Imagine all the times you have had an insight, flash of inspiration or simply do whatever do without over-thinking it – this capacity is always with you and the more aligned you become with it the more you live in ‘flow’ rather than against the flow.

As a coach my job is not to give my clients answers. My job is to point out what is true.

So, I have two primary questions I ask when working with someone…

Do you know where your experience is coming from?
Do you know this innate intelligence is always at your disposal?

When we misunderstand that our experience is caused by our circumstances (other people, money, the past, the weather, etc.) we endlessly chew over lots of unnecessary thinking.

This is what gets in the way.

I once read about an experiment that was done with fleas in a jar. The fleas were put in a jam jar and the lid put on. At first, they kept jumping up and hitting the lid but after a while they stopped just short of the lid, so they didn’t hit it.

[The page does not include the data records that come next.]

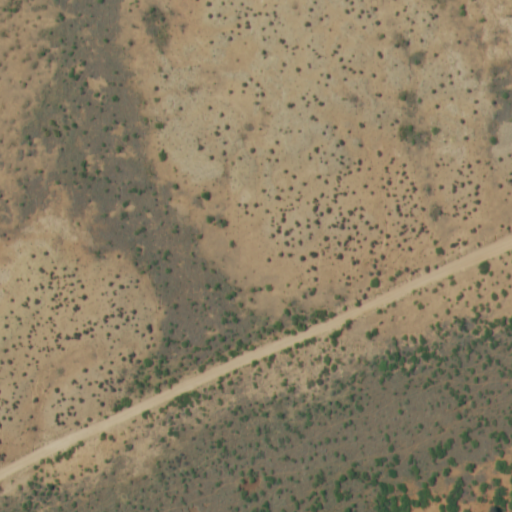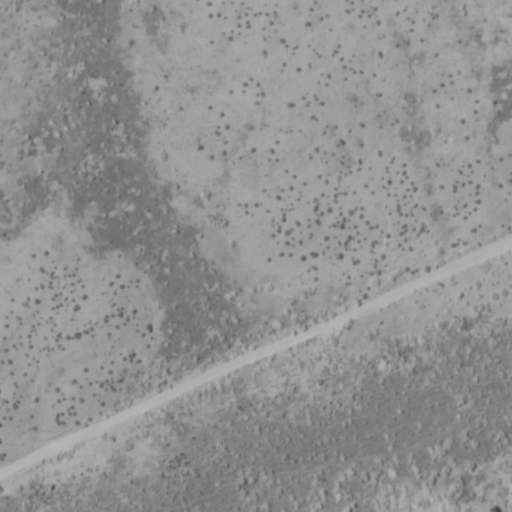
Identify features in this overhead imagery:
road: (256, 350)
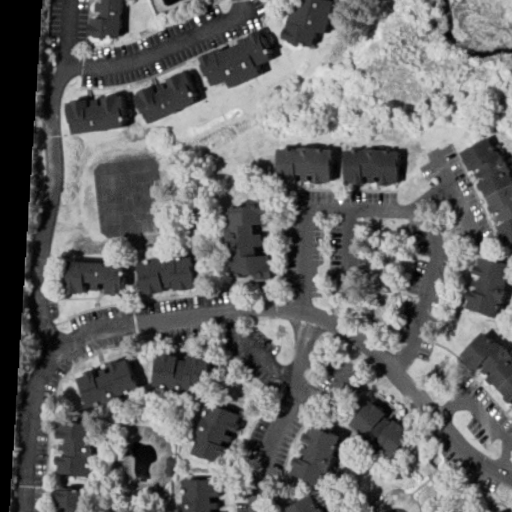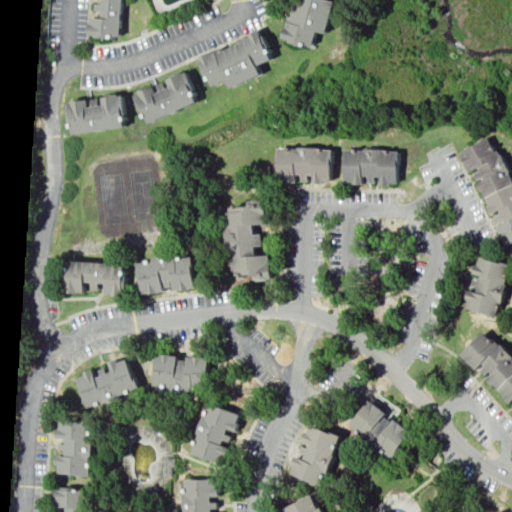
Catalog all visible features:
building: (107, 18)
building: (104, 19)
building: (308, 20)
building: (308, 20)
road: (68, 37)
building: (238, 59)
building: (237, 60)
building: (167, 96)
building: (167, 96)
building: (97, 113)
road: (53, 115)
building: (97, 116)
building: (306, 163)
building: (373, 165)
building: (307, 166)
building: (373, 168)
building: (493, 180)
building: (493, 181)
park: (144, 193)
road: (432, 193)
park: (113, 197)
road: (461, 198)
road: (398, 208)
road: (454, 230)
building: (250, 238)
building: (251, 240)
road: (352, 244)
building: (172, 271)
building: (100, 273)
building: (169, 273)
building: (100, 275)
building: (490, 285)
building: (491, 287)
road: (231, 309)
road: (254, 352)
building: (493, 360)
building: (492, 362)
building: (183, 372)
building: (184, 373)
building: (111, 381)
building: (109, 383)
road: (328, 388)
road: (285, 413)
road: (486, 416)
building: (381, 428)
building: (383, 428)
building: (218, 432)
building: (219, 433)
building: (78, 446)
building: (78, 450)
building: (317, 454)
building: (318, 456)
building: (204, 493)
building: (203, 494)
building: (73, 499)
building: (74, 501)
building: (307, 505)
building: (306, 506)
building: (505, 511)
building: (507, 511)
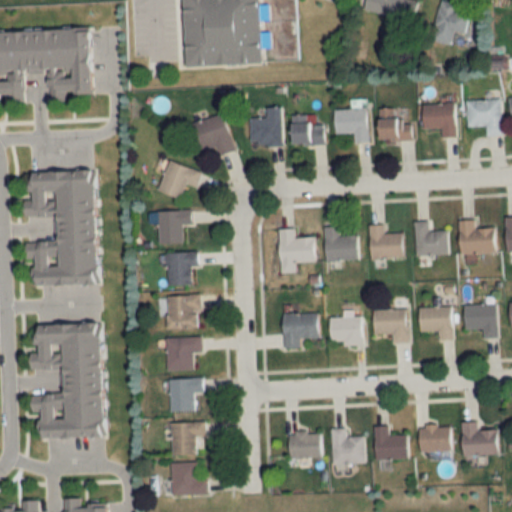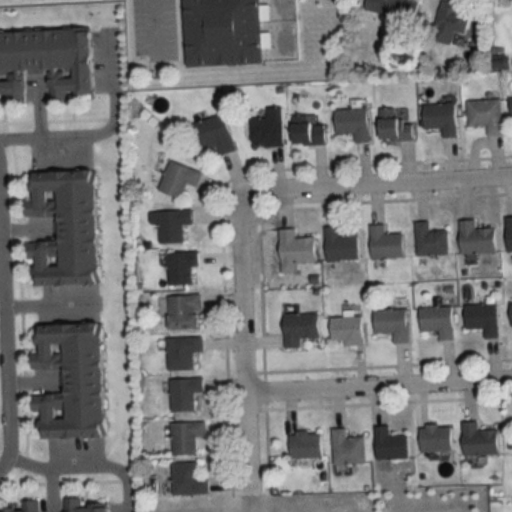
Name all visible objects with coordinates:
building: (392, 8)
building: (448, 23)
road: (155, 27)
building: (222, 30)
building: (220, 32)
building: (44, 61)
building: (510, 104)
building: (484, 114)
building: (439, 117)
building: (350, 122)
building: (392, 125)
building: (266, 128)
road: (99, 130)
building: (305, 130)
building: (212, 134)
building: (177, 178)
road: (381, 184)
building: (171, 225)
building: (63, 227)
building: (508, 233)
building: (474, 238)
building: (429, 240)
building: (383, 243)
building: (339, 245)
building: (294, 247)
building: (180, 267)
road: (51, 302)
building: (182, 311)
building: (510, 313)
building: (481, 318)
building: (436, 320)
building: (390, 323)
building: (297, 328)
building: (345, 329)
road: (4, 340)
road: (243, 342)
building: (181, 352)
building: (69, 379)
road: (378, 383)
building: (183, 393)
building: (184, 437)
building: (433, 437)
building: (477, 439)
building: (303, 444)
building: (388, 444)
building: (345, 447)
road: (84, 466)
building: (186, 479)
building: (57, 506)
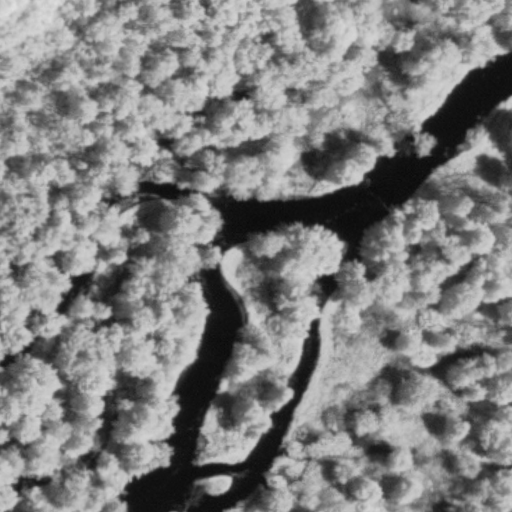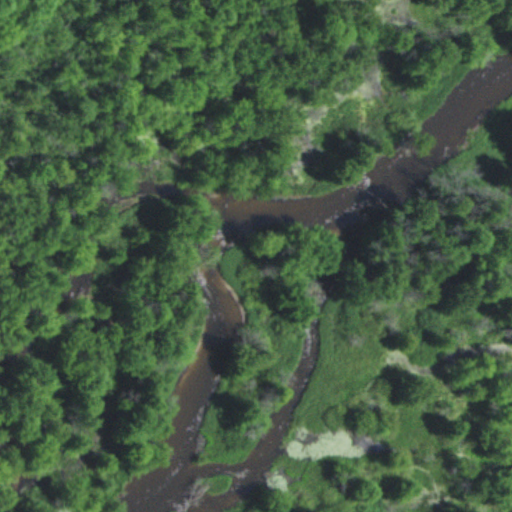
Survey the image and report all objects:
river: (228, 225)
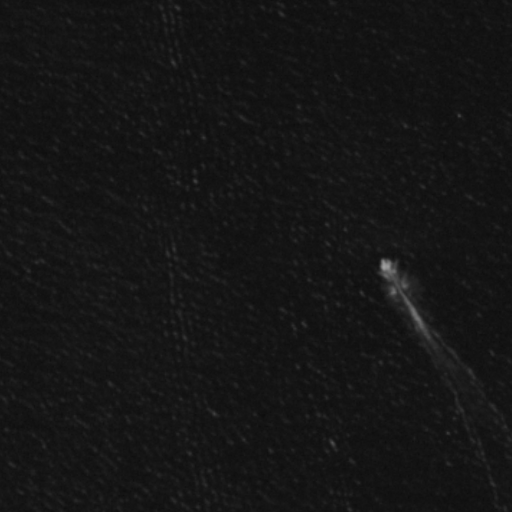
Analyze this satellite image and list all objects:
river: (210, 256)
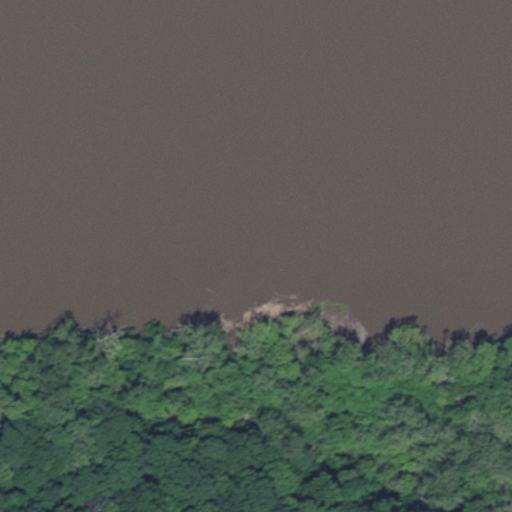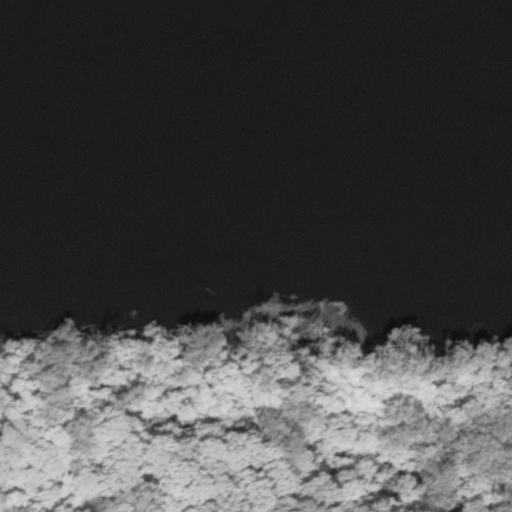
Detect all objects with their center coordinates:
river: (436, 7)
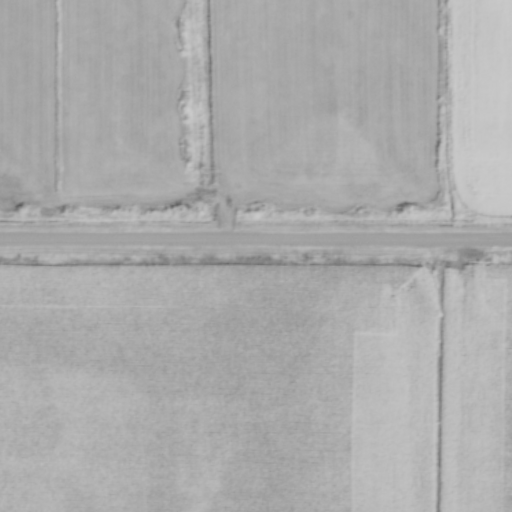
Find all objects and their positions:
road: (256, 237)
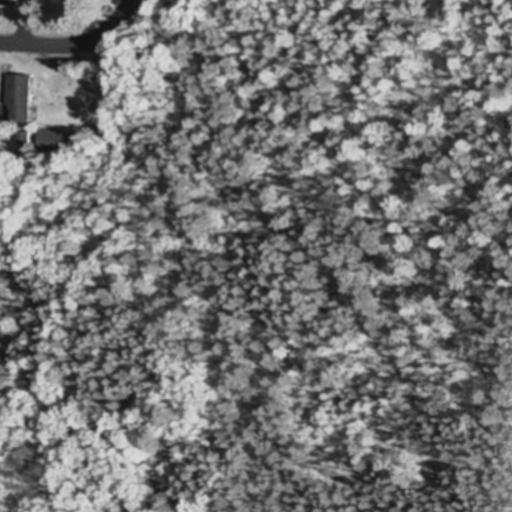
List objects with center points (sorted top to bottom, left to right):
building: (5, 3)
road: (74, 42)
building: (14, 102)
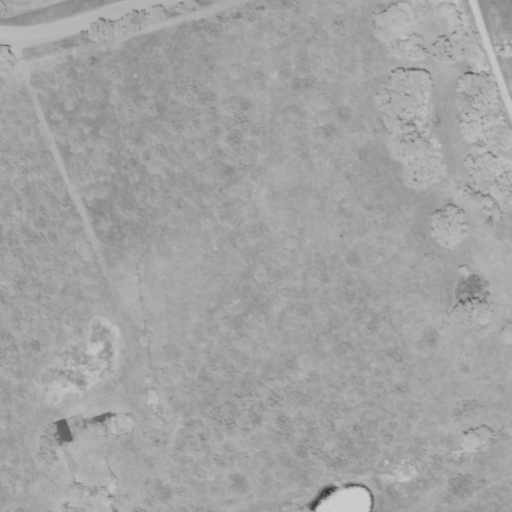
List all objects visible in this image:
road: (74, 24)
road: (491, 55)
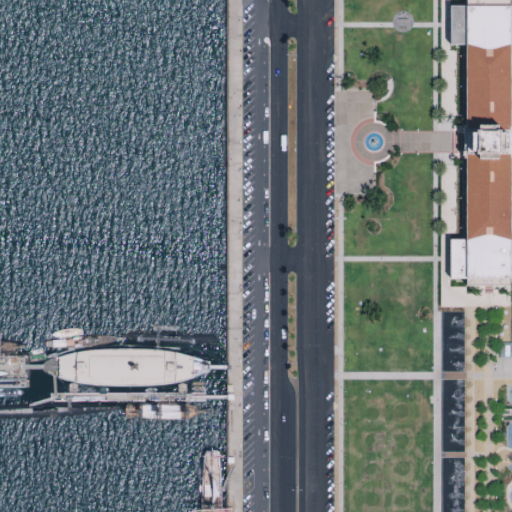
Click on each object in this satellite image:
road: (282, 24)
road: (386, 25)
road: (371, 100)
road: (447, 109)
road: (443, 114)
road: (306, 130)
building: (486, 140)
road: (344, 141)
road: (397, 141)
road: (447, 141)
road: (356, 142)
fountain: (373, 142)
road: (418, 142)
building: (484, 142)
road: (510, 142)
road: (386, 146)
road: (443, 169)
road: (447, 174)
road: (442, 182)
road: (349, 196)
road: (279, 228)
road: (235, 256)
road: (257, 256)
road: (339, 256)
park: (426, 256)
road: (434, 256)
road: (386, 259)
road: (281, 261)
parking lot: (254, 262)
building: (80, 342)
fountain: (452, 342)
road: (155, 344)
building: (14, 348)
building: (507, 348)
building: (505, 349)
building: (126, 365)
road: (126, 365)
building: (159, 365)
road: (219, 365)
road: (231, 365)
road: (13, 366)
road: (34, 366)
pier: (13, 367)
road: (54, 370)
road: (425, 376)
road: (55, 382)
road: (307, 386)
pier: (128, 395)
road: (128, 395)
road: (216, 395)
road: (231, 395)
road: (487, 402)
road: (469, 405)
building: (164, 411)
fountain: (453, 416)
road: (495, 451)
road: (465, 455)
road: (225, 474)
building: (208, 483)
road: (279, 485)
fountain: (452, 489)
road: (506, 494)
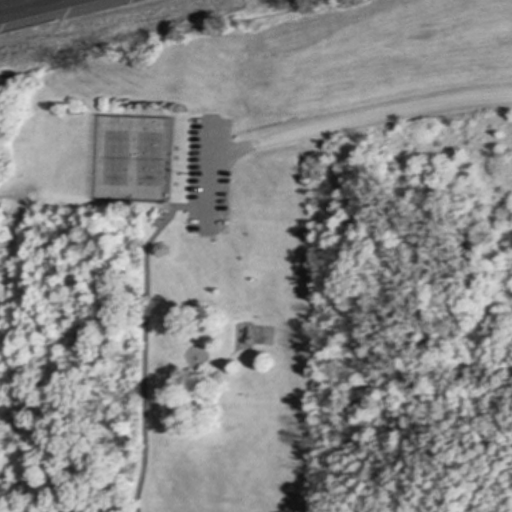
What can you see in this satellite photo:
road: (13, 2)
road: (360, 123)
park: (131, 160)
road: (209, 177)
parking lot: (207, 178)
park: (261, 263)
road: (146, 338)
road: (62, 483)
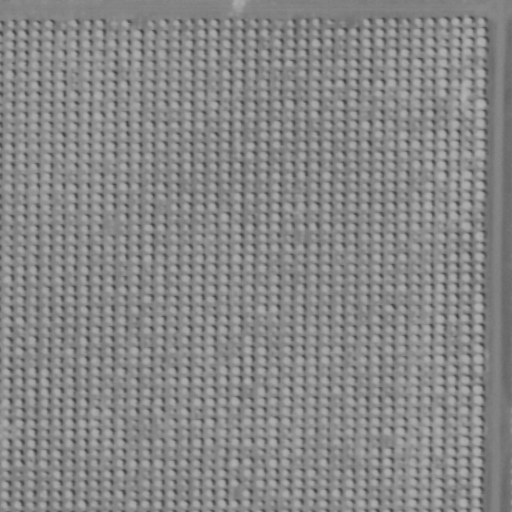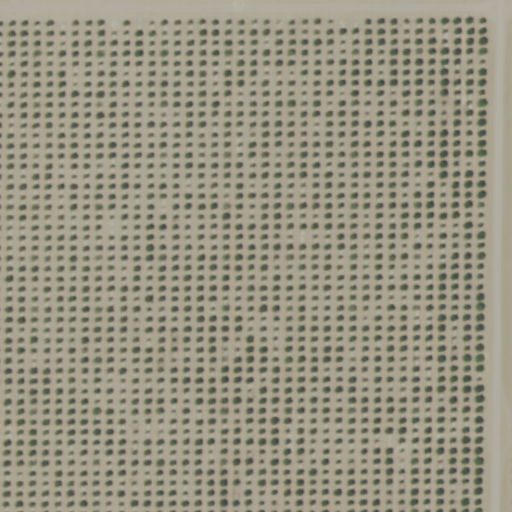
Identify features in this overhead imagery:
crop: (256, 256)
road: (479, 256)
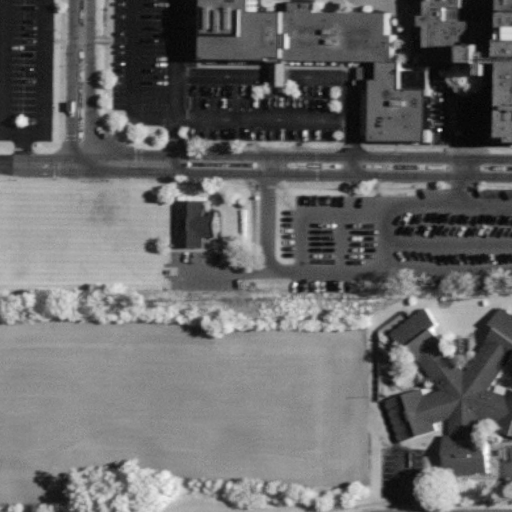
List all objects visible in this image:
building: (374, 50)
road: (132, 78)
road: (177, 81)
road: (41, 86)
road: (80, 91)
road: (285, 118)
road: (487, 124)
road: (450, 132)
road: (64, 161)
road: (320, 164)
road: (395, 205)
road: (468, 206)
road: (314, 215)
road: (267, 219)
building: (196, 223)
road: (340, 244)
road: (389, 272)
road: (509, 469)
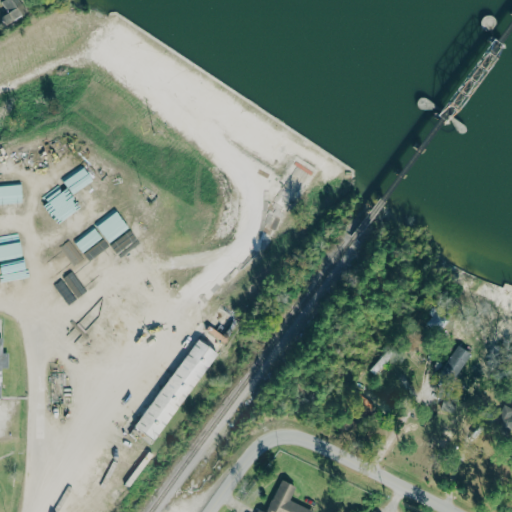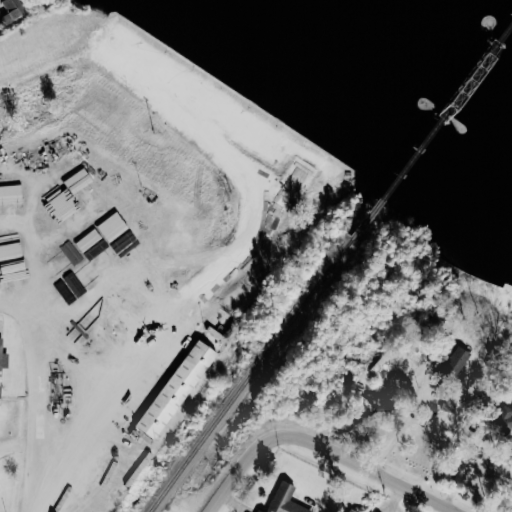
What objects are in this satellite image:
building: (8, 9)
road: (67, 62)
railway: (432, 126)
building: (10, 197)
building: (109, 226)
road: (227, 261)
building: (2, 359)
building: (449, 362)
building: (453, 364)
railway: (250, 373)
building: (175, 388)
building: (170, 389)
road: (37, 393)
building: (447, 403)
building: (493, 421)
road: (402, 422)
road: (335, 443)
building: (511, 475)
building: (282, 500)
building: (369, 510)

When the lid was taken off, the fleas continued to jump just short of the lid and were effectively trapped, even though they could easily escape.

If we believe our fearful thinking, we become like the fleas in a jar. We create an imaginary ceiling to our potential.

But as soon as you realise that:

a. the mind only works from the inside-out
b. you have infinite potential for new, fresh thinking at all times

you are instantly re-connected back to the source of infinite potential.

From here, you have complete freedom to be yourself – and, to me, this looks like the ultimate success.